I’m lucky to never have been powerful, rich, famous, or privileged. In the few times in my life when I approached these things, something in me was repelled, and I settled back into my more humble circumstances. I have seen people time and again grab for power, get soiled in the process, and fall from grace. I have yet to see anyone learn from the experience. The intoxication of power is more addictive than any drug. It can make people willing to kill all life on Earth in order to get it.

Because I can see myself in the sociopaths who run this country, I don’t fall into the "leftist" trap of seeing them as the "other," the enemy monolith of "right-wingers," or "neo-cons," "fascists," or "racists." They are fallible and fallen human beings, and that is their weakness, their Achilles heel.

When "leftists" talk about the Bush gang they create a straw man of great power and strength, so powerful that it can’t be overcome. So much of the "left" media laments this power, and fills up much newsprint, radio, TV and Web space with resentment and defeatism. The methods to overcome the Bush crime family tend to be limited to moral suasion - demonstrations, letters to the editor, petitions, writing to congresspersons, vigils, etc.

These methods are useful for internal purposes of solidarity, but don’t have any effective influence on the Bush crime family. This gang must be removed from office, prosecuted, and sent to prison at hard labor for the rest of their lives.

The first step in this process is to recognize that these are not formidable men and women of power, but weak people - morally, ethically, intellectually, emotionally, spiritually, and intestinal fortitudinally - they are cowards, thieves, murderers, liars, and true idiots, not knowing right from wrong. Actually they are worse, knowing right from wrong, but choosing wrong anyway.

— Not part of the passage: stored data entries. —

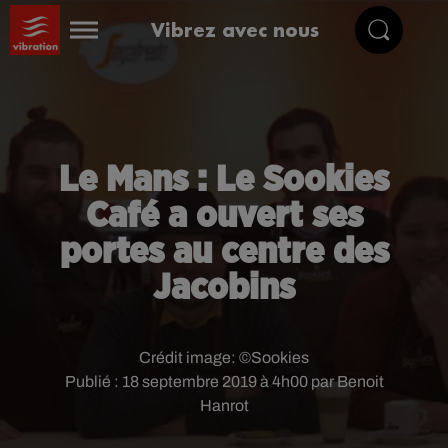
Vibrez avec nous
Le Mans : Le Sookies
Café a ouvert ses
portes au centre des
Jacobins
Crédit image:
©Sookies
Publié : 18 septembre 2019 à 4h00 par Benoit
Hanrot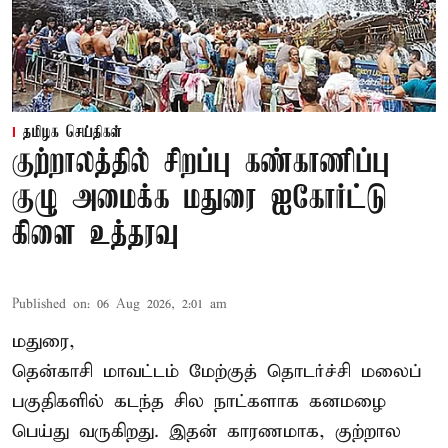
தமிழக செய்திகள்
குற்றாலத்தில் சிறப்பு கண்காணிப்பு
குழு அமைக்க மதுரை ஐகோர்ட்டு
கிளை உத்தரவு
Published on
:
06 Aug 2026, 2:01 am
மதுரை,
தென்காசி மாவட்டம் மேற்குத் தொடர்ச்சி மலைப்
பகுதிகளில் கடந்த சில நாட்களாக கனமழை
பெய்து வருகிறது. இதன் காரணமாக, குற்றால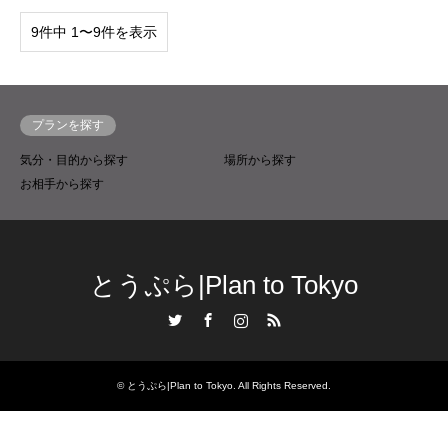
9件中 1〜9件を表示
プランを探す
気分・目的から探す
場所から探す
お相手から探す
とうぷら|Plan to Tokyo
Twitter
Facebook
Instagram
RSS
©
とうぷら|Plan to Tokyo
. All Rights Reserved.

Bush likely went to the Midway in Dallas a few times when he was young, and may have even tried to dunk the same black man that I did. The difference, I suspect, is that he would likely have gotten furious at being taunted, throwing wide of the mark every time. In front of his father. It’s the kind of thing he would never get over.

Whatever happened in Bush’s youth, he didn’t learn anything from it. Anti-learning would be closer to the truth. The frog torturing was a portent of things to come. We can all feel lucky for not being him, or at least most of us can. We all get a deal in life, and we all play the hand we are dealt. How well you play determines what your next assignment will be. I don’t know what my next deal will be, but I’m sure glad I didn’t aspire to wealth and power, fame and privilege. In the dunk tank in the Great Beyond you have to have some place from which to fall.